Are you thinking about taking out a bridging loan, or are you curious about what this is? This applies to the home loan, when you move house and you do not immediately succeed in selling the old house. You want to avoid running out of a home temporarily, which means there is a good chance that you will first buy a new home and then sell the old one. You can use a bridging loan to finance everything, something we’ll go into more deeply in this article.
With the bridging loan, you take out a loan for the equity you expect from your old home, as it were, after the sale has been completed. You can add the bridging loan to the home loan that you take out for the new home in order to be able to pay the total costs. You then actually have two different loans, of which you can repay the bridging loan with the surplus value from the sale of the old house. The costs for the bridging loan are generally relatively low, because there is collateral that minimizes the risk.

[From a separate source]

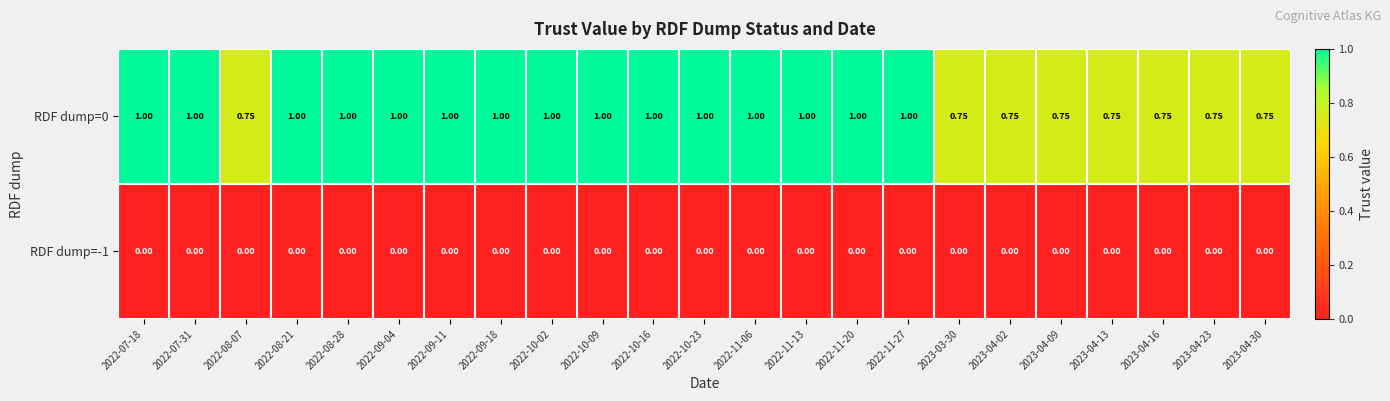

Reading left to right, what are all the values shown in this chart?

RDF dump=0: 2022-07-18=1.0	2022-07-31=1.0	2022-08-07=0.8	2022-08-21=1.0	2022-08-28=1.0	2022-09-04=1.0	2022-09-11=1.0	2022-09-18=1.0	2022-10-02=1.0	2022-10-09=1.0	2022-10-16=1.0	2022-10-23=1.0	2022-11-06=1.0	2022-11-13=1.0	2022-11-20=1.0	2022-11-27=1.0	2023-03-30=0.8	2023-04-02=0.8	2023-04-09=0.8	2023-04-13=0.8	2023-04-16=0.8	2023-04-23=0.8	2023-04-30=0.8
RDF dump=-1: 2022-07-18=0.0	2022-07-31=0.0	2022-08-07=0.0	2022-08-21=0.0	2022-08-28=0.0	2022-09-04=0.0	2022-09-11=0.0	2022-09-18=0.0	2022-10-02=0.0	2022-10-09=0.0	2022-10-16=0.0	2022-10-23=0.0	2022-11-06=0.0	2022-11-13=0.0	2022-11-20=0.0	2022-11-27=0.0	2023-03-30=0.0	2023-04-02=0.0	2023-04-09=0.0	2023-04-13=0.0	2023-04-16=0.0	2023-04-23=0.0	2023-04-30=0.0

Loan for the equity of the old house
Do you want to finance a new home? Then you can use the proceeds from an old house, although there is a good chance that a part of the mortgage will rest on it. We use an example to clarify the application of the bridging loan. Suppose you own a home with a value of $ 200,000, which still has a mortgage of $ 150,000. There is then a capital gain of $ 50,000. If you have seen another house for $ 275,000, you can finance it with the equity of $ 50,000 from the old house, in addition to a new mortgage of $ 225,000 (assuming that the bank wants to provide it).

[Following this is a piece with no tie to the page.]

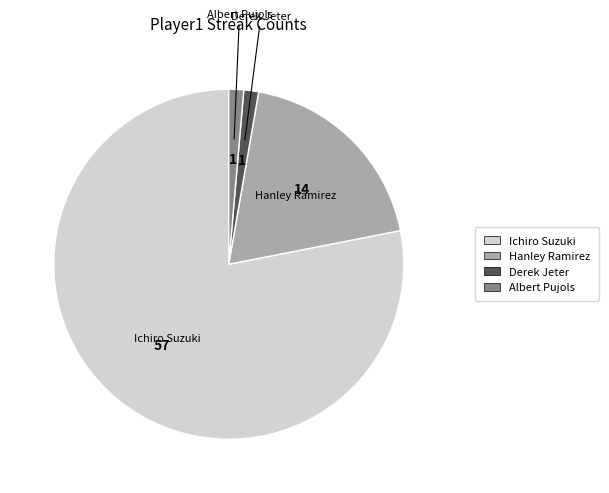

Is there any slice that represents more than half of the pie?

Yes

If you have not yet sold the old house, the bank can already provide you with a mortgage. However, you only want to take out this mortgage for $ 225,000, for the rest of the financing you want to use the equity from the old house. However, this money will only become available once you have managed to sell the house. You can use a bridging loan to temporarily finance the equity, to immediately repay this amount as soon as the equity is released from the old home.
Take out bridging loan
You can take out the bridging loan to ensure that you still have the opportunity to fully finance the new home, without the equity being available at the moment. In that respect, the amount of the bridging loan is always equal to the expected equity. Of course, the ultimate equity depends on the selling price of the house, but it is often possible to make a reasonable estimate.

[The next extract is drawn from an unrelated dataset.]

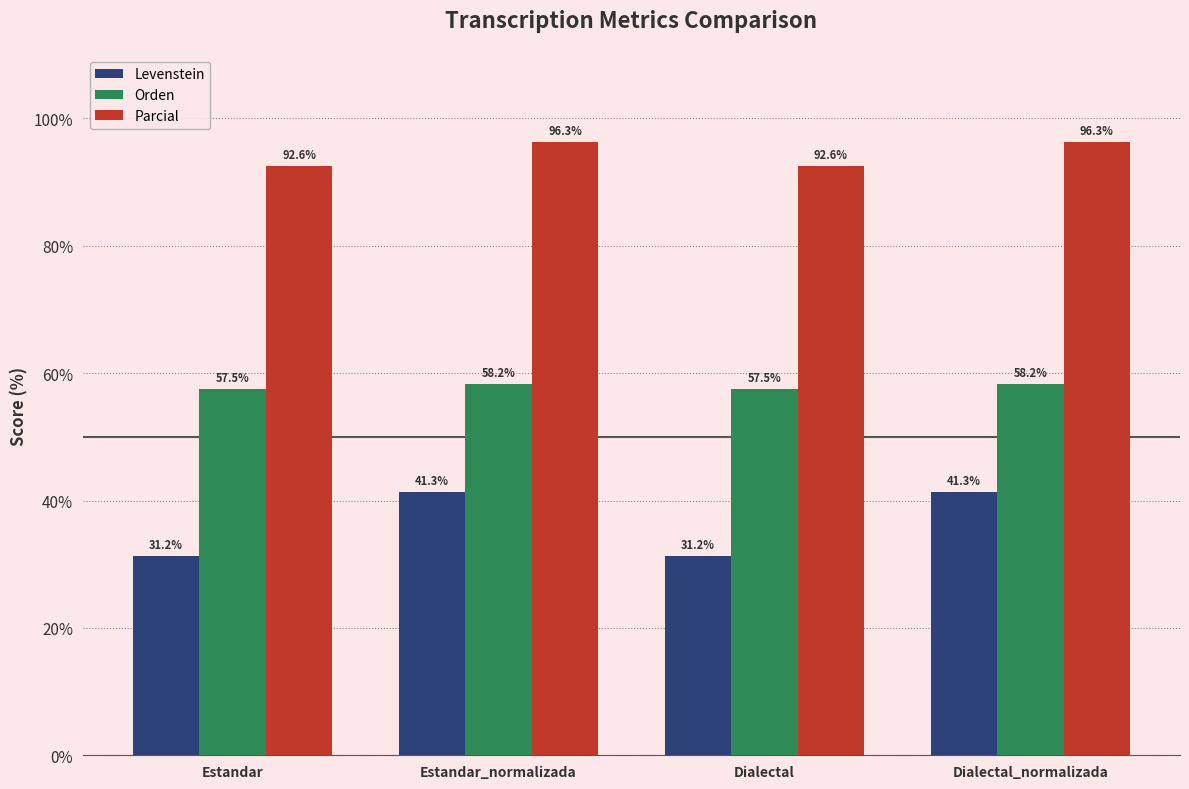

What is the difference between the Orden values at Estandar and Dialectal_normalizada?

0.7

You can take out the bridging loan by talking to the bank about the current situation and indicating that you want to use the equity of the old house. In many cases you will take out a bridging loan for a period of 6 months, up to a maximum of 2 years. This gives you quite some time to sell the property, without having to take out another form of loan or apply for a loan in the meantime. If you have not sold the house after 2 years, you should speak to the mortgage lender. It is often possible to extend the bridging loan for a while, especially when the market situation is disappointing and it is not easy to sell the old house quickly.
Mortgage and bridging loan
When you use a bridging loan, there are actually several loans. First of all, you have a home loan with the bank, in most cases with a long term. It is possible to make use of a removal scheme and to take the old mortgage with you to the new home. In certain cases, you will want to increase or decrease the mortgage, depending on the value of the new home you have in mind. In addition to the home loan, however, you take out the bridging loan separately.
This credit is separate from the mortgage, because it is a more temporary form of financing, which you use to advance the costs of the purchase of the house, as it were. There are no redemptions on the bridging loan, since you will use the equity to pay off the credit in 1x. As soon as you have sold the old house, the equity is released from this. You can then use this money to pay off the bridging loan and ensure that only the mortgage will remain to finance your home.
Costs for the bridging loan
The costs for the bridging loan are generally not too bad, because there is collateral in the form of the house you purchase. As with the mortgage itself, this means that the bank has a fairly low risk. This means that you pay a relatively competitive interest. On the other hand, keep in mind that the bridging loan ensures that a loan-to-value ratio is created that is higher than if you only use the mortgage to finance the house. This may mean that you pay a higher interest rate during the term of the bridging loan, which will decrease when the equity is released from the old home.
For the bridging loan, it is possible to make use of the tax benefits available, which will result in an even lower net interest rate. In this case, of course, it must be a bridging loan for the main residence and you must meet a number of other restrictive conditions. If this is the case, you can take out the bridging loan in an advantageous manner and you can provide timely financing for the new home you want to occupy in a financially interesting way.